• _Document extract_:
* Begin *

Can't Help Singing is a color period piece, with Durbin as a spoiled senator's daughter following her cavalry boyfriend west to the California goldrush. Along the way, she meets Russian swindler Akim Tamiroff and cowboy gambler Robert Paige. And, you know, she just can't help singing. Songs by Jerome Kerne.

Eve was pretty good - it held up with all the Jean Arthur I've been watching. Like Easy Living, it even had the main relationship be between the girl and the father. Can't Help Singing was a lot less fun for me, but both had Durbin's lovely face and sweet singing voice going on.

Thursday, September 2, 2010

Free and Easy

Netflix recommended Easy Living (1937) after the Jean Arthur double-bill I saw a while ago, but I'd been wanting to see it anyway - it's a genuine classic, with a Preston Sturges script.

Edward Arnold, a rich tycoon, is tired of his family's free-spending ways. He takes his wife's new sable coat and throws it off the penthouse roof. It lands on the hat of Jean Arthur, a working girl in a double decker bus. She tries to return it to Arnold, and to demand a new hat, but he tells her to keep it and buys her a hat.

People get the wrong idea, of course, and start showering her with favors, thinking she is the millionaire's mistress. She is moved into an amazing hotel suite, offered jewelry on loan, and hounded for stock tips. The only person who treats her like a person is Ray Milland, a guy she met in the Auto-mat (a scene culminating in a classic food fight). Unbeknownst to her, he is Arnold's son, trying to prove to Dad that he can make a living without an allowance.

Curiously, the real chemistry is between Arnold and Arthur. But Ray Milland does nicely as a stand-in, and Franklin Pangborn, Luis Alberni and William Demerest are all along for the ride.

Monday, August 30, 2010

Eastern Western

I'm sure that you're aware of the interplay between Japanese samurai movie and American (and Italian) westerns. For example, The Seven Samurai was inspired by American westerns, and was remade as the spaghetti western The Magnificent Seven. But I don't think anyone has taken it as far as Takashi Miike's Sukiyaki Western Django.

* End *

• _Excerpted records_:

* Begin *

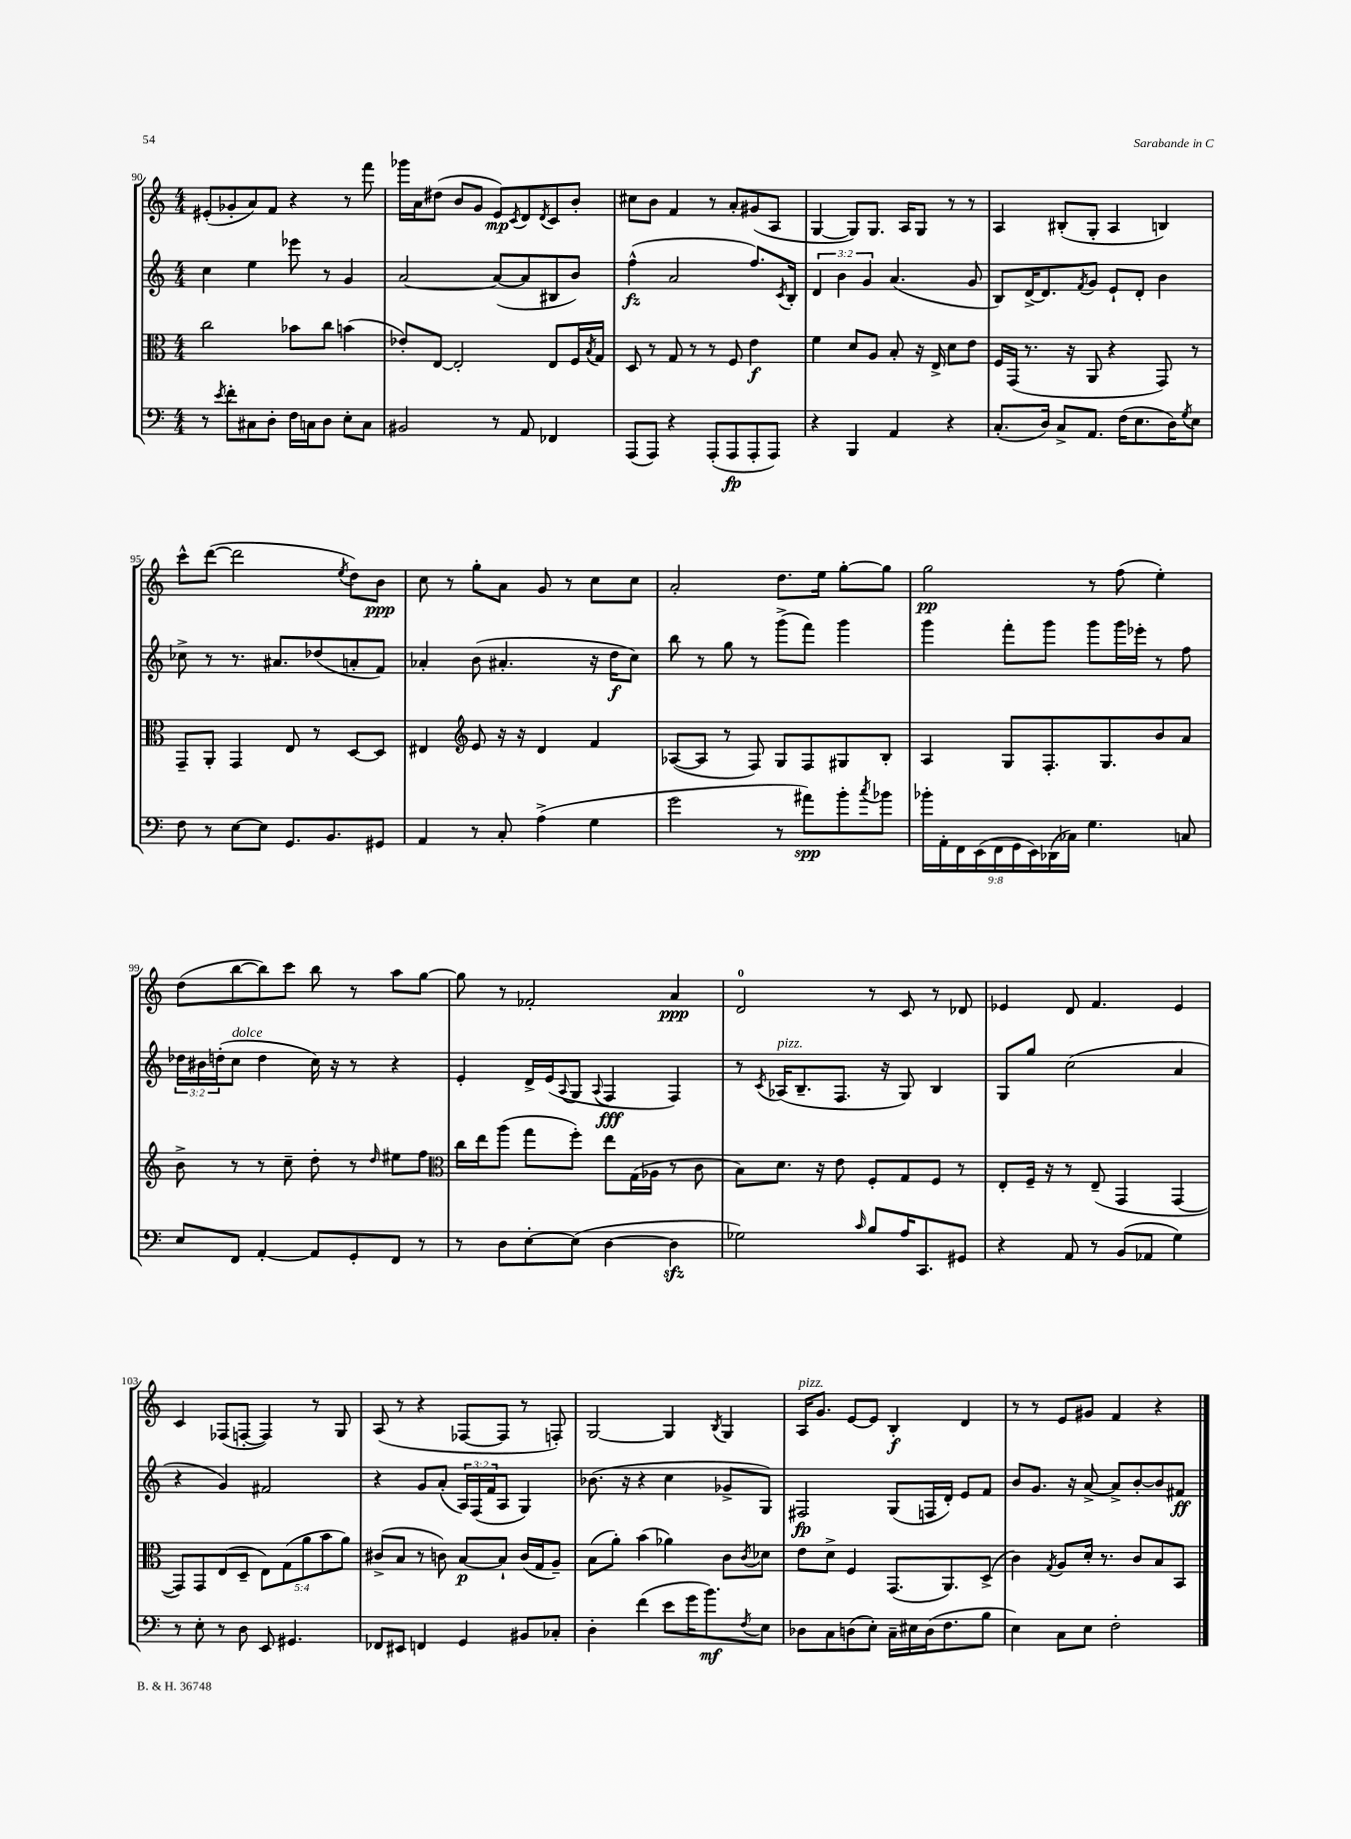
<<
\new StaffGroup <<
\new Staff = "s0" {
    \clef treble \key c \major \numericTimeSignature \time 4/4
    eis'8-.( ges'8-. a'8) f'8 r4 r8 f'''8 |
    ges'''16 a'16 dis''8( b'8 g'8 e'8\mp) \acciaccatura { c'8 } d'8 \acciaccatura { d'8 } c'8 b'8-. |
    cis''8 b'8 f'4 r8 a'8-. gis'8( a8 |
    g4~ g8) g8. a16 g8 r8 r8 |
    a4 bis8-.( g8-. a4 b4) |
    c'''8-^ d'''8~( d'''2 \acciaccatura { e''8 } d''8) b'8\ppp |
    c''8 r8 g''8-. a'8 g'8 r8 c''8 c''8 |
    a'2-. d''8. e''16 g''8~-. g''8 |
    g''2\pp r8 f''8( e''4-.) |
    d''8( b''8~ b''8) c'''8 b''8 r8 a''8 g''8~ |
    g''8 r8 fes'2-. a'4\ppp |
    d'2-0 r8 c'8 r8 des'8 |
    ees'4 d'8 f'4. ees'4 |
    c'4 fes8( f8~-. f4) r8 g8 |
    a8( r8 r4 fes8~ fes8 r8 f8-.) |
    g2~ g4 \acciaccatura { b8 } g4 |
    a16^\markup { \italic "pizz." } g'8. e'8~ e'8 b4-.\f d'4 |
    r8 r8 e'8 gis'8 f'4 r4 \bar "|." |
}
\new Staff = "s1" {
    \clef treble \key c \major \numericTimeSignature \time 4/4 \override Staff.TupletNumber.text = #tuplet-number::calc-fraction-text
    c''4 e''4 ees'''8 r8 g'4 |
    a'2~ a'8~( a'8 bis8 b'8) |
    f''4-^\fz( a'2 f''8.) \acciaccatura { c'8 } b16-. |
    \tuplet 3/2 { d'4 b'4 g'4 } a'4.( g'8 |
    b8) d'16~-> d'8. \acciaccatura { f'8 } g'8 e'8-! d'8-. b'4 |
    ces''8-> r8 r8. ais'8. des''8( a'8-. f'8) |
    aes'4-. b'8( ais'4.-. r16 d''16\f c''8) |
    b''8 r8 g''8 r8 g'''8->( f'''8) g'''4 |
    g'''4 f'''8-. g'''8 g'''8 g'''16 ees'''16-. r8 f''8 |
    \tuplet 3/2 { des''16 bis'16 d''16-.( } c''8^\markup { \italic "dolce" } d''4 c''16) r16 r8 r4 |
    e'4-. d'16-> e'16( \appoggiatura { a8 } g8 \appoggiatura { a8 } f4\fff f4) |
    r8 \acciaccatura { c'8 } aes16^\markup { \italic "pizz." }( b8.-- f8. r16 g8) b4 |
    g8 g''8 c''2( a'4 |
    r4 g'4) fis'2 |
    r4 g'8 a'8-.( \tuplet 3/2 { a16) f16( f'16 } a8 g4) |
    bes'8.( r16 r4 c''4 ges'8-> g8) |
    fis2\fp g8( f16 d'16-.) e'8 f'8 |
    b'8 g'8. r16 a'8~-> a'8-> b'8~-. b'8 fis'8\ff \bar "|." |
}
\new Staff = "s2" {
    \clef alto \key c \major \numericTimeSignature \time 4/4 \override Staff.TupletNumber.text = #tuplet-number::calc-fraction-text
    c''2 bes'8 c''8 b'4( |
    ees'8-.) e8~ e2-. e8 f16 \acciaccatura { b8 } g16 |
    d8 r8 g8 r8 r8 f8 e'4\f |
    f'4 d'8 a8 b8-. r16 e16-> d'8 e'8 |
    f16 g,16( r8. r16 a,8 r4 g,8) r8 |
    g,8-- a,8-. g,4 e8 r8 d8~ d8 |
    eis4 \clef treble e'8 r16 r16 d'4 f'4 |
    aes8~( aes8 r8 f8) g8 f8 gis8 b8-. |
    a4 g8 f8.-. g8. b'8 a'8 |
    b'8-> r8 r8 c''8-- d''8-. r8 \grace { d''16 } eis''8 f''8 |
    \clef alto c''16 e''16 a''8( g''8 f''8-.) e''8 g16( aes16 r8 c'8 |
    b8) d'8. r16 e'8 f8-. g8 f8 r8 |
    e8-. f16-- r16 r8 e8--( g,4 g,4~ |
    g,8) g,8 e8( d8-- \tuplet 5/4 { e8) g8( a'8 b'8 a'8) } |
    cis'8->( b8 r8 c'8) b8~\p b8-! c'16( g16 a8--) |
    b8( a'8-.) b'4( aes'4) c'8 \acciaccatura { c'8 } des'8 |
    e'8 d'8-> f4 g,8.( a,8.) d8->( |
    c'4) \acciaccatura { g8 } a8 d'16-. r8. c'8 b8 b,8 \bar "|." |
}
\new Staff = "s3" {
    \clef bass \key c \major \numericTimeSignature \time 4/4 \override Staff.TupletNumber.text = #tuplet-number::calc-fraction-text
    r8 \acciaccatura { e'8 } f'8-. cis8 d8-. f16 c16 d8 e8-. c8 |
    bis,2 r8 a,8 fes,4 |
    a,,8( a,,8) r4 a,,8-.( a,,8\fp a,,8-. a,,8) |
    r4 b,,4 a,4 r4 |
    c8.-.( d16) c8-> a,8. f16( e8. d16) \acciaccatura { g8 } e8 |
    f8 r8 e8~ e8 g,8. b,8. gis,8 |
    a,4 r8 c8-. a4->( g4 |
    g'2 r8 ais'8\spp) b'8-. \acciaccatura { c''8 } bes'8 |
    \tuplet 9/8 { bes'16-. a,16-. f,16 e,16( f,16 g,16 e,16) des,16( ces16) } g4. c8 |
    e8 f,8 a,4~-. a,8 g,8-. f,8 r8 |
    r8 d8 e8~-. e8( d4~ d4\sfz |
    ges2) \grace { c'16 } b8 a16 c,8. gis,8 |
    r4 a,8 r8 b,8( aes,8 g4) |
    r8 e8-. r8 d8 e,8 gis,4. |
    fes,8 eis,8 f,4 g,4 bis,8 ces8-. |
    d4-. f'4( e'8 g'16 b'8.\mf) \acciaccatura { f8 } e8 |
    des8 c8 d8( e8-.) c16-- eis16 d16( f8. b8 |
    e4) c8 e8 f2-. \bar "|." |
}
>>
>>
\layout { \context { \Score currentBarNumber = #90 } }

* End *
* Begin *

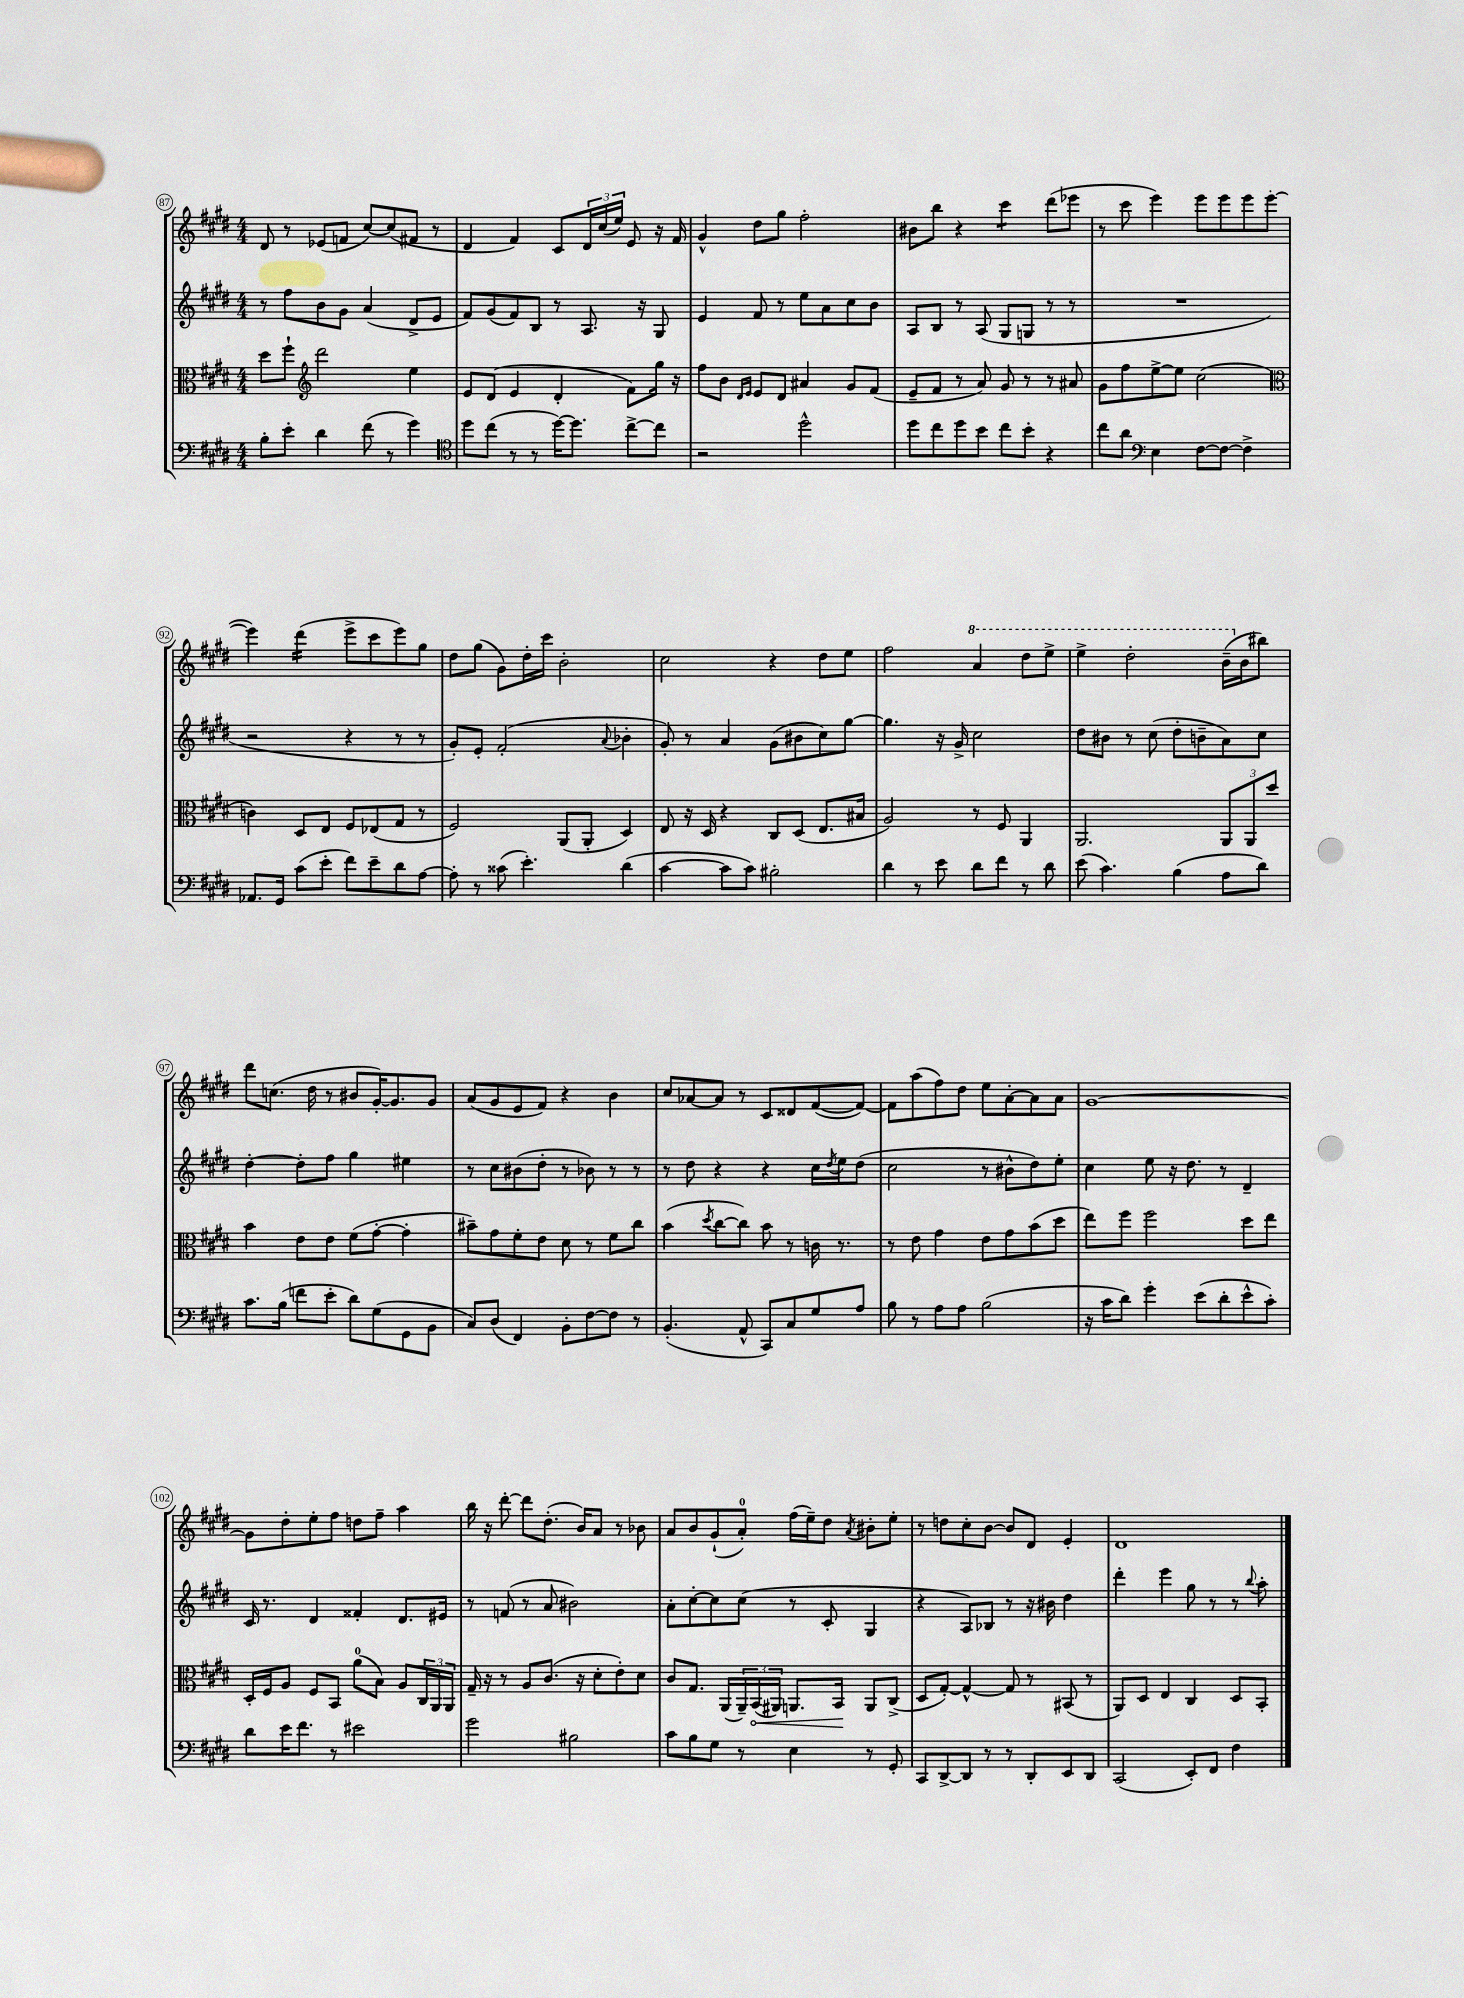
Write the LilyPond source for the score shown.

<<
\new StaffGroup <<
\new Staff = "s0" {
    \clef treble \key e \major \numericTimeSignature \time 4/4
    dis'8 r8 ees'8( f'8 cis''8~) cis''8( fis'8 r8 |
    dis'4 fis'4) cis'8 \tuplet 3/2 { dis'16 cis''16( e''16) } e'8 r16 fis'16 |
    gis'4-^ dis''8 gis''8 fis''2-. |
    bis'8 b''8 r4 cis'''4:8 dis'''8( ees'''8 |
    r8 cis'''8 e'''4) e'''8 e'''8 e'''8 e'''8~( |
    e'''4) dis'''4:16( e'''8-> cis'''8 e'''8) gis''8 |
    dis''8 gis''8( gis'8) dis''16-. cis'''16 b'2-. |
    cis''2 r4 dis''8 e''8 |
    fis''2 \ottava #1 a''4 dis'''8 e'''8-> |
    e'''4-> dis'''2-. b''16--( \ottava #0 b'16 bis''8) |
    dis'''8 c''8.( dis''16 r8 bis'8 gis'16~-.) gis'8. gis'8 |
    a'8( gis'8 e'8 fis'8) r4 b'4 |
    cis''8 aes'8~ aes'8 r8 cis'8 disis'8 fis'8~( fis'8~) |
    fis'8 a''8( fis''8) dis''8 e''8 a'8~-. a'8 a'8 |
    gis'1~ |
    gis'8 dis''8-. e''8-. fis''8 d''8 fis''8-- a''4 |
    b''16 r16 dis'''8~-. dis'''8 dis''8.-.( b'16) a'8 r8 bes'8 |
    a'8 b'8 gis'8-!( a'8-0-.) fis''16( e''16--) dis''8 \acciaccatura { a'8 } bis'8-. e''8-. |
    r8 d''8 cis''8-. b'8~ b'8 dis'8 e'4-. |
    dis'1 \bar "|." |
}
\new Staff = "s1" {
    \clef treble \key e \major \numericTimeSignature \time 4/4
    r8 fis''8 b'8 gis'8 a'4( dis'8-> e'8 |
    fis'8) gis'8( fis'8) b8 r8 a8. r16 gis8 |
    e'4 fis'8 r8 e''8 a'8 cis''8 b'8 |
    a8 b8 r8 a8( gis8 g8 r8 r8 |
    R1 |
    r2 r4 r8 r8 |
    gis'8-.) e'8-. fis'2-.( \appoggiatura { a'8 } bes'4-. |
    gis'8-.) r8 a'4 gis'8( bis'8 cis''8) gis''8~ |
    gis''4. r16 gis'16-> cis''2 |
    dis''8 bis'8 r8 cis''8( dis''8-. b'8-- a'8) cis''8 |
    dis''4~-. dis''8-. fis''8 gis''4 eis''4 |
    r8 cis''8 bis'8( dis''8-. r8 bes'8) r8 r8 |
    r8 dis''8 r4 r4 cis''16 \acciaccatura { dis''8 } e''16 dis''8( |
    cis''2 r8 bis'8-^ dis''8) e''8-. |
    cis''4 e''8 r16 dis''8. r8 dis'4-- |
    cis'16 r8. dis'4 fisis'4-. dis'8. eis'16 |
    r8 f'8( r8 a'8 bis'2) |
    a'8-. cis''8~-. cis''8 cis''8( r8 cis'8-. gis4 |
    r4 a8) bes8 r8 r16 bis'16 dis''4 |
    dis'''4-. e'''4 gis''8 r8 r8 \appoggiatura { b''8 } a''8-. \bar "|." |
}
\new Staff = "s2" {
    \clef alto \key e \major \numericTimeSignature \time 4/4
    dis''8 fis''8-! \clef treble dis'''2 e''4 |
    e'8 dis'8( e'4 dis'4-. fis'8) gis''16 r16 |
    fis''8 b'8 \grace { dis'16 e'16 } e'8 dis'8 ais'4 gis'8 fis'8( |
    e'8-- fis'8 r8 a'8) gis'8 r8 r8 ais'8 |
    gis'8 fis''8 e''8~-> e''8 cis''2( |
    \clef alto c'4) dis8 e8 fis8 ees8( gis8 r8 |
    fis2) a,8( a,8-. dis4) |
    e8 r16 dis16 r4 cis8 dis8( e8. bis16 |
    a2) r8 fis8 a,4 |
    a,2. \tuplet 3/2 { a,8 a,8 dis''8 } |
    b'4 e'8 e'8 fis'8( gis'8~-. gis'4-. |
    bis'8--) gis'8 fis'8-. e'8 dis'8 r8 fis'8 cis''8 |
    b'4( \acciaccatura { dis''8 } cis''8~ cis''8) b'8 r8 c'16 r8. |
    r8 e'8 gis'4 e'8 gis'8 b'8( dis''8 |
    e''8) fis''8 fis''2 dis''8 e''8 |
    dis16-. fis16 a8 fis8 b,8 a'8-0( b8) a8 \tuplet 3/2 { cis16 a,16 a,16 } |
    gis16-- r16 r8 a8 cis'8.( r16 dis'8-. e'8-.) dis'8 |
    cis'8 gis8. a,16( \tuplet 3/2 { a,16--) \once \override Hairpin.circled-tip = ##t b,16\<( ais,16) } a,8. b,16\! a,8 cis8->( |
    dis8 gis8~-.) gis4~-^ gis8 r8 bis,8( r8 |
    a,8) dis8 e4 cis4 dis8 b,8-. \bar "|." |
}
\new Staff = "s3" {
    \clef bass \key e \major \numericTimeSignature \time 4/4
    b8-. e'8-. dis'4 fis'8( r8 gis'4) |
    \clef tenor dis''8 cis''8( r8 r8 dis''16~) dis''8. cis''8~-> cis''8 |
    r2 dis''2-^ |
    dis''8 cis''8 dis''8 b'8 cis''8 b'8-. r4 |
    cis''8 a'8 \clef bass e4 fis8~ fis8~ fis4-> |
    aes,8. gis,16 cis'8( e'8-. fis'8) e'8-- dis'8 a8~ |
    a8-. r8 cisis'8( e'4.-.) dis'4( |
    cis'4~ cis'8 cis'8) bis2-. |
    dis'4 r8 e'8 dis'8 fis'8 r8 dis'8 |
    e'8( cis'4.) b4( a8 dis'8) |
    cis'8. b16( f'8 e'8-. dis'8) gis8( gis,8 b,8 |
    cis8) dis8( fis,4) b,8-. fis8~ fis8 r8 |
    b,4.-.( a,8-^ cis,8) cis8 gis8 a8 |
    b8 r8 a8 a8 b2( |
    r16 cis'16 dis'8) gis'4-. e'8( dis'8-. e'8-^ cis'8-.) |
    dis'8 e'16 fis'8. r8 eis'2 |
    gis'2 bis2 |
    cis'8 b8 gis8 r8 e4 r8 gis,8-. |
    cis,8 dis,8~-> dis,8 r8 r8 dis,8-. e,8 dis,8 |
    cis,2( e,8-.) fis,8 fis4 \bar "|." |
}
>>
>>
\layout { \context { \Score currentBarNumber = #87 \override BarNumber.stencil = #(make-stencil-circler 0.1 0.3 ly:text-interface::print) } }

* End *

• _Tasks and exercises_:
[A] From the Easy Living entry in the film blog excerpt, list every actor named in that entry.
[B] According to the film blog excerpt, what does Edward Arnold throw off the penthouse roof in Easy Living?

• _Solved problems_:
[A] Edward Arnold, Jean Arthur, Ray Milland, Franklin Pangborn, Luis Alberni, William Demerest

[B] His wife's new sable coat.